Following in the footsteps of the Romans - Monthly Walk with Hugh Marrows

With spring well and truly here we take a stroll round the historic village of Ancaster and include visits to its two nature reserves.
The Roman fertility goddessesThe Roman fertility goddesses
The Roman fertility goddesses

Ancaster sits astride the Roman Ermine Street, their major road linking London with York(via Lincoln and a Humber crossing).

Another Roman road, King Street from Bourne, also meets Ermine Street just south of the village. Ancaster was therefore quite an important place and a small township developed there that was situated in the meadows across the road from the church. There was also a soldier’s encampment to the north of the present village near the railway. Ancaster grew to such an extent that – as Arthur Mee relates in his book on Lincolnshire – hoards of Roman coins found locally were so plenteous that they were used as currency. Other Roman links are with the church which stands on a former temple site and is dedicated to a Roman soldier who converted to Christianity. It has three small statues of Roman fertility goddesses set into the churchyard wall whilst in the cemetery behind the church are two Roman stone coffins.

Both the nature reserves visited on this walk belong to the Lincolnshire Wildlife Trust (LWT) and there should be plenty of wild flowers to see at this time of year.

The Roman coffinsThe Roman coffins
The Roman coffins

The first reserve is called “The Valley”. The LWT obtained this site in 1982. It is thought to have been formed by glacial run-off, hence the steep sides, and now with scrub cleared away it is one of Lincolnshire’s best limestone grassland habitats and home to many limestone loving flowers including the rare pasque flower. An information board at the entrance tells more.

There is an information board at the other reserve, Moor Closes, too and it also has a map of a short, recommended visitor route you can follow which is marked out with arrowed direction posts. This, along with the cemetery, is the only known habitat of a plant called Tall Thrift (Armeria Maritima). This was once widespread in the east midlands but has almost (but not quite!) vanished. It flowers from June to

October. From 1937 to 1952 the thrift appeared on the old threepenny piece coin. (There’s more on the reserve notice board.) By mid-May there should be plenty of flowers out; particularly watch out for marsh orchids.

The reserve has been a Site of Special Scientific Interest since 1985.

St Martin's at AncasterSt Martin's at Ancaster
St Martin's at Ancaster

(Note that Moor Closes is a wet meadow reserve and may be squelchy underfoot in places after rain!)
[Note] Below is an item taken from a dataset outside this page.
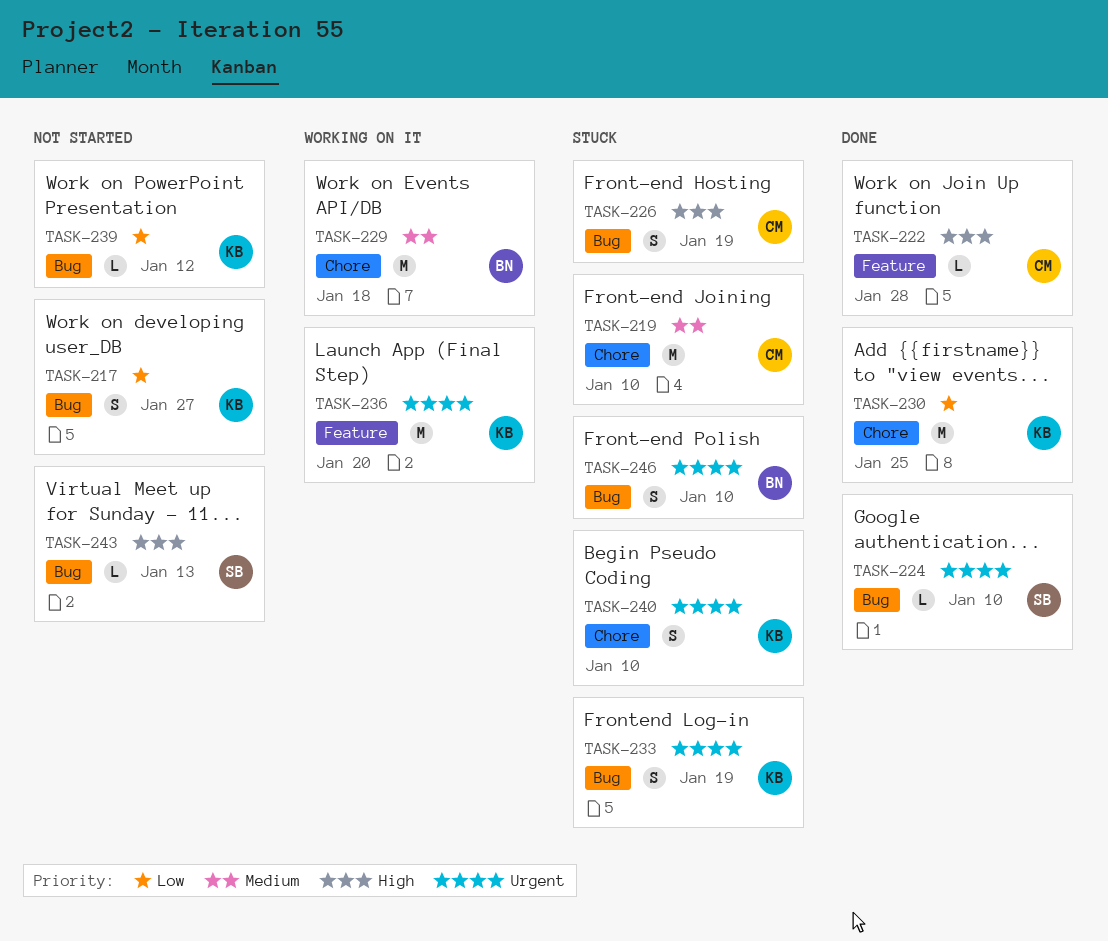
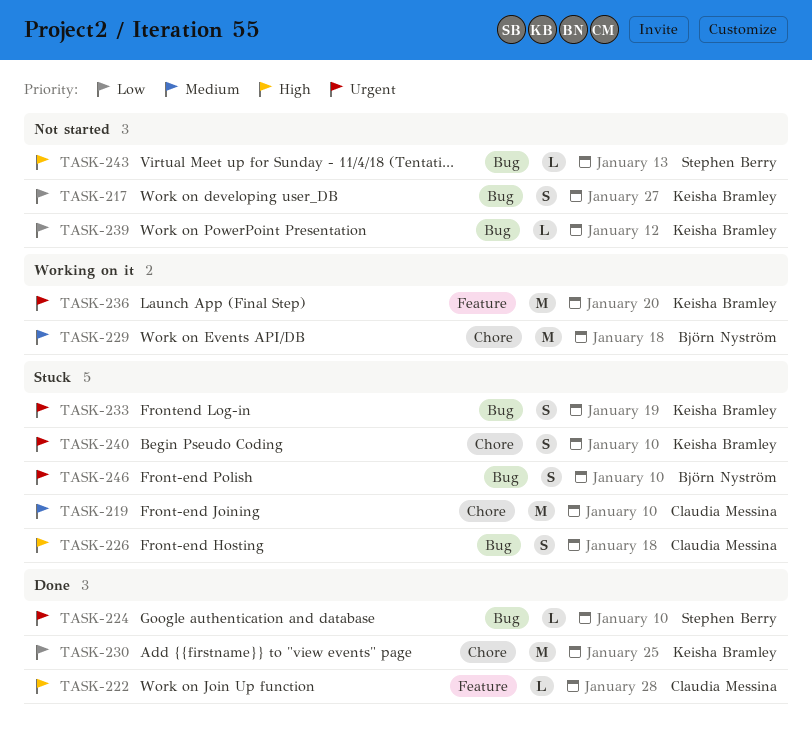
TASK-226, due: Jan 19 -> Jan 18

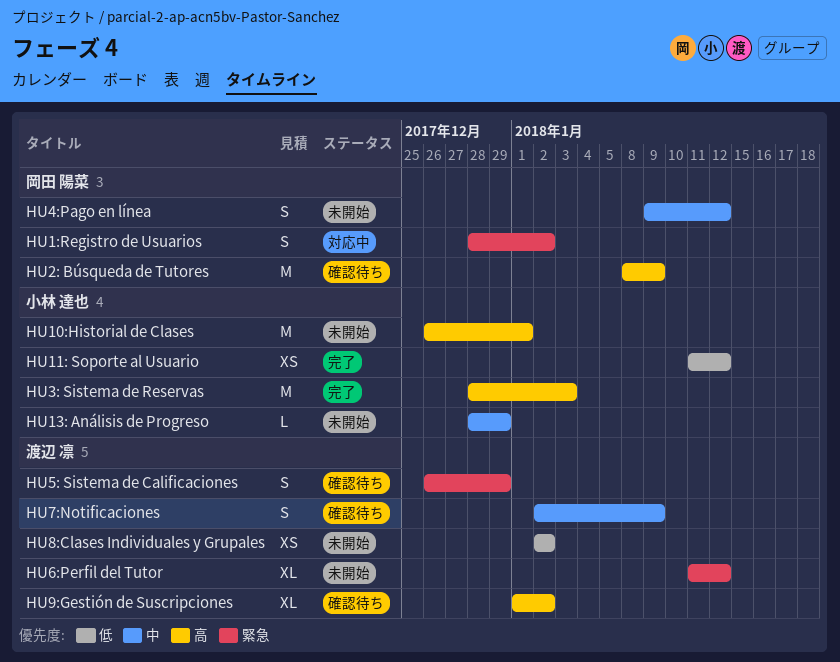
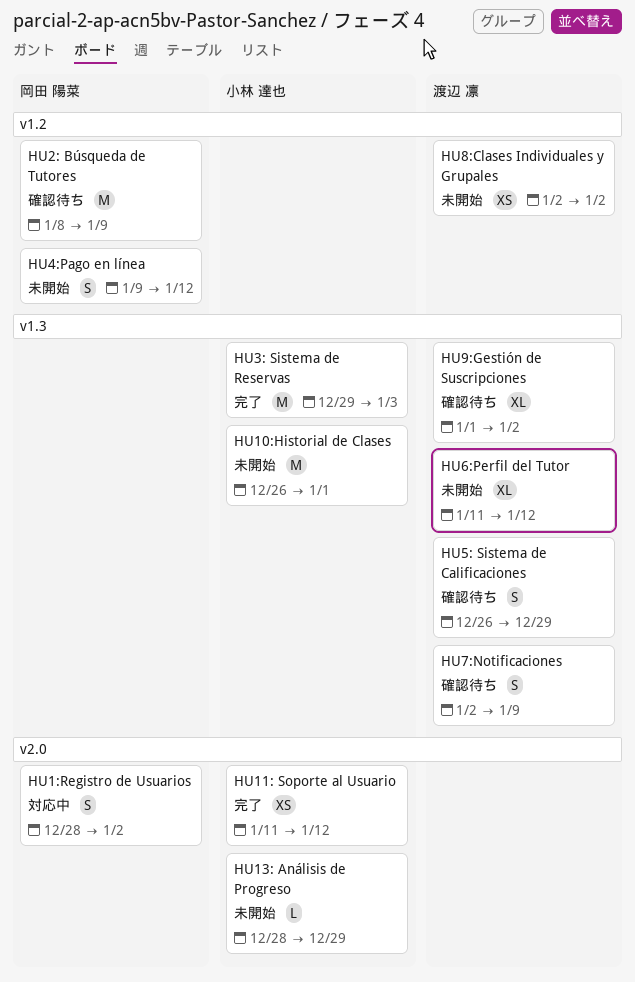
HU3: Sistema de Reservas, start: Dec 28 -> Dec 29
NOTES. Parking is available along the wide main street near the church. Woodland Waters is off route by about a quarter of a mile along the A153 road from Ancaster traffic lights towards Grantham. (SATNAV postcode NG32 3RT) Their restaurant welcomes non-residents.


START. Outside Ancaster church.

The May WalkThe May Walk
The May Walk

MAPS. OS Landranger 130 (Grantham) : Explorer 247.

DISTANCE. 3 miles ; 5 kilometres.

REFRESHMENTS. Woodland Waters Holiday Park. (See notes.)


With your back to the church carefully cross the road and turn right. At the traffic lights go left to a pedestrian crossing, cross the road and turn left using the pavement to reach the entrance to The Valley nature reserve. This is a public footpath. Just before the reserve entrance gate keep to the path branching left. This climbs gradually above the valley and is soon enclosed by trees. After about half a mile, at a 3- way footpath sign, bear right and descend steps to reach a handgate at the valley floor. Turn right and walk back down the valley itself to return to the entrance passed earlier. Now return to the church.

Continue the walk by going through the churchyard and turning right along the lane behind it. You will soon pass the cemetery on your left and may wish to go in to see the two Roman stone coffins.

Continue then along the lane past a 4-way footpath fingerpost with a Moor Closes sign on a nearby gate.

Don’t enter here but keep forward to next gate on left; inside this is an information board with map of the visitor’s route round the reserve.

Keep ahead alongside a wire fence for 250 yards to reach first guide post and go left for a few yards; then keep right of a small clump of trees and walk down meadow to a footbridge with a second one nearby.

From that walk forward (on a faint path) to the next arrowed marker post and bear left to a third post near a stream. Turn right and at a final marker post go left over another footbridge and walk across to the info board by the entrance.

Bear left to reach track junction and then go right. At the next junction bear right again, join a public road and at Ancaster’s main street (Ermine Street) bear right back through village to church.